Data shown:
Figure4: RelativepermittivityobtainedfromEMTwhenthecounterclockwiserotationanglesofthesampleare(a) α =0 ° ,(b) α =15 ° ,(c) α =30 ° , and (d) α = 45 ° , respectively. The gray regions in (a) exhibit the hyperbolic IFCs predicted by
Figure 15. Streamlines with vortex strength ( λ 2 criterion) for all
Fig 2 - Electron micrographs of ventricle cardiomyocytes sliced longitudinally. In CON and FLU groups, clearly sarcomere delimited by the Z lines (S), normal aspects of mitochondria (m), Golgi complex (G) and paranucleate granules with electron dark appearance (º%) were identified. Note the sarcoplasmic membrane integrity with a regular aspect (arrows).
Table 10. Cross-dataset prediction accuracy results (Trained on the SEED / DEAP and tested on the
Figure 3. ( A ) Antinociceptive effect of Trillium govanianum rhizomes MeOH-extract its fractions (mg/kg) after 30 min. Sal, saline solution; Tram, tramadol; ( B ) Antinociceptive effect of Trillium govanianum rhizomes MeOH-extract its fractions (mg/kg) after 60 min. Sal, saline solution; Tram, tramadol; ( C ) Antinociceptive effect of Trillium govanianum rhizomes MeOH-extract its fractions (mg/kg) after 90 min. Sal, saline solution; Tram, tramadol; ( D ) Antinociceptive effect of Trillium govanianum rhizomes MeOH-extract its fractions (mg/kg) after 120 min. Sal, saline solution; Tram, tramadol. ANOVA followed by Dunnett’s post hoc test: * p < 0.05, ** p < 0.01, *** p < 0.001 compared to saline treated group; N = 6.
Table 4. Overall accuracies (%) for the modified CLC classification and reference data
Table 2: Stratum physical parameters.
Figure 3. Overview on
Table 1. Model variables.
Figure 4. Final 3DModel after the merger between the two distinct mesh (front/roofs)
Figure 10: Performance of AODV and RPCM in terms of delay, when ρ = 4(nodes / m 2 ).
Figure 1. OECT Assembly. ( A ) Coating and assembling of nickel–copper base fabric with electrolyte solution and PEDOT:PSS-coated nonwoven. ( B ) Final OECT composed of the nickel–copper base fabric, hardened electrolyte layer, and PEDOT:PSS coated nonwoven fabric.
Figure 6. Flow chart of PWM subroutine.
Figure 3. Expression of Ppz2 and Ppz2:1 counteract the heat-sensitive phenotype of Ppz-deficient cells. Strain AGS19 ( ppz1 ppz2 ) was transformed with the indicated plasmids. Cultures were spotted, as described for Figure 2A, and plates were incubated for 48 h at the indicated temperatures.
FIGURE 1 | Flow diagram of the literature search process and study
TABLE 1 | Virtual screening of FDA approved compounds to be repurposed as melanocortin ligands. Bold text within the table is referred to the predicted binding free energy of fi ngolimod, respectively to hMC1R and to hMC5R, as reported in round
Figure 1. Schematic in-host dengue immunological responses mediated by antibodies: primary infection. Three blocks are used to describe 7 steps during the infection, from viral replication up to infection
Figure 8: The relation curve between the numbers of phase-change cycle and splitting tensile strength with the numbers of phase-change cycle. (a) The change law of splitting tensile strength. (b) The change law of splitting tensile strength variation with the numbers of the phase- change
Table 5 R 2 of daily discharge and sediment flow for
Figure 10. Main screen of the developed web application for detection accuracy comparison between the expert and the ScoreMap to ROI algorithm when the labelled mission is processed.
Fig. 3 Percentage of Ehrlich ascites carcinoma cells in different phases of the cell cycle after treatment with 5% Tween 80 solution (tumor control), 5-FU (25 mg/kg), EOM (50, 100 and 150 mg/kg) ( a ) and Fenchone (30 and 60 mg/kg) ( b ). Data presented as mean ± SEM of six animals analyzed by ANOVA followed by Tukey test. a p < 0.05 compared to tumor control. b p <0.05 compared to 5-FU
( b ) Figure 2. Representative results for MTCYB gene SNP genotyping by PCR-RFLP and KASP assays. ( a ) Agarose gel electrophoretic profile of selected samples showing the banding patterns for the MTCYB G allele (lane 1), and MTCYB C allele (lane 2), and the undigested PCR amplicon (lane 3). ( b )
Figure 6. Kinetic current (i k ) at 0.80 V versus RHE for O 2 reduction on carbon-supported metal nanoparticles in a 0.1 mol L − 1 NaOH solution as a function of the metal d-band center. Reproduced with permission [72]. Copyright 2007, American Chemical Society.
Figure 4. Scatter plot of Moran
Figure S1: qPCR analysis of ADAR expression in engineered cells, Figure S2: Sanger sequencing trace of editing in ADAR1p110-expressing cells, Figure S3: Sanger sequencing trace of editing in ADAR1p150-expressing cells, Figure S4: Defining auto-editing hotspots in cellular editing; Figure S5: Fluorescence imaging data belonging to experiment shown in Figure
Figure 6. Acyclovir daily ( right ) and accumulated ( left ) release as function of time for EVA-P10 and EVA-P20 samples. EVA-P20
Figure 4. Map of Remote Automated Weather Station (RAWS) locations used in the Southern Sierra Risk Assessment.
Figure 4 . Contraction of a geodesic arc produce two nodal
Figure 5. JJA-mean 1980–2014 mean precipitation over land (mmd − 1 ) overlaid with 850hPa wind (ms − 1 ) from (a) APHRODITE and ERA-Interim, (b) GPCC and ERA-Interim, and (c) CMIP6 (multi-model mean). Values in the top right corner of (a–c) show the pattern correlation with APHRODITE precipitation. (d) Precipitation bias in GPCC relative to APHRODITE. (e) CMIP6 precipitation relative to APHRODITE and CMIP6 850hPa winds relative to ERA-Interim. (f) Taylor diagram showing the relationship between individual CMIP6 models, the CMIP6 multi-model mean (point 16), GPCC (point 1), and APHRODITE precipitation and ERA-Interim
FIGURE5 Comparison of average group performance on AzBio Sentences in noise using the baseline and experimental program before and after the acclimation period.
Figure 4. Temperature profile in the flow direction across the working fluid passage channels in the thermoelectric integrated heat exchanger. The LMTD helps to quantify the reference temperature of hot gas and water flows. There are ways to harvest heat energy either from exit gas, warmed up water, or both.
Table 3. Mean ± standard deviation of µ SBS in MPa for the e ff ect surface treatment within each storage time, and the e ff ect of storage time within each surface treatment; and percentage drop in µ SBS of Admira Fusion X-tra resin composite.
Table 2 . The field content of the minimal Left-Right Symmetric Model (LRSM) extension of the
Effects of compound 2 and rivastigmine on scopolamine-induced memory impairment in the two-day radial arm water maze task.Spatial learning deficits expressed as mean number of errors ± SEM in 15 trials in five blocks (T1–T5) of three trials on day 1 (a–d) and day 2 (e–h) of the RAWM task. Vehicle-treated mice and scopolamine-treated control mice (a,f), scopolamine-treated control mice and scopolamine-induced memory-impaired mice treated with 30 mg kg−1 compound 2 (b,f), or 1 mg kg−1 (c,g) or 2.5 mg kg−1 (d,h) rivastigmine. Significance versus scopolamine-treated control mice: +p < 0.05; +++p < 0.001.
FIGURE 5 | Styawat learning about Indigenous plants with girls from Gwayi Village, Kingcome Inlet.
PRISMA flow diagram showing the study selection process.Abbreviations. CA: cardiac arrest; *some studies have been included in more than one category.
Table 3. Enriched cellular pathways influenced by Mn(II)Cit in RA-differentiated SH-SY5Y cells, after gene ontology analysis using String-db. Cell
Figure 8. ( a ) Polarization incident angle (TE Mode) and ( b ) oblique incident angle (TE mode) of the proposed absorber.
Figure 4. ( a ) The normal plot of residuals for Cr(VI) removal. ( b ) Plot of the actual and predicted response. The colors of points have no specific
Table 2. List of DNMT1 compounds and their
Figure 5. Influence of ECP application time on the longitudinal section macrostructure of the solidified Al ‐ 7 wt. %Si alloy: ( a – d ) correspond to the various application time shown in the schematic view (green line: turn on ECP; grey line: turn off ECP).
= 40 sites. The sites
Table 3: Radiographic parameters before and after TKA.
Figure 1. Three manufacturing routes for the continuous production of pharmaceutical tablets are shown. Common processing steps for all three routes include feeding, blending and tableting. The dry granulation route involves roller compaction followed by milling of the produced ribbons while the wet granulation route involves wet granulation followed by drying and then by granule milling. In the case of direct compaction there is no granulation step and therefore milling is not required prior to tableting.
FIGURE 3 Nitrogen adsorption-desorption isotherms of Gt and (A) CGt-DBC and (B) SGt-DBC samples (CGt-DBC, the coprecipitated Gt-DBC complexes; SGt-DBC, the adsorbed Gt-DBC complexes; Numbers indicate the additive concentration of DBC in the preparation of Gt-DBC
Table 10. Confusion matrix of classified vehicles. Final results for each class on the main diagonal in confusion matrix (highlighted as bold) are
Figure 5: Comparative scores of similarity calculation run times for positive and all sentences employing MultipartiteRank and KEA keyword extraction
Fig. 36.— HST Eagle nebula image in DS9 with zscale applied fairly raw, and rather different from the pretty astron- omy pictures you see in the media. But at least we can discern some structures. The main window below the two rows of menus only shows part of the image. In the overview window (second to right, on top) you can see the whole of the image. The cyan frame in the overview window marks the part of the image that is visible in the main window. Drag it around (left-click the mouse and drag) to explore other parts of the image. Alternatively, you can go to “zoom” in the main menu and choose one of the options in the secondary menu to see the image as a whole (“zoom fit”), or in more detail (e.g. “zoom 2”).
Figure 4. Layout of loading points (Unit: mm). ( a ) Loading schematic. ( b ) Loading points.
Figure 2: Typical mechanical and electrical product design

What this task involves: When a line of the entries above contains the word "using", include it in a tally, then give that tally alone.

Answer to the problem: 2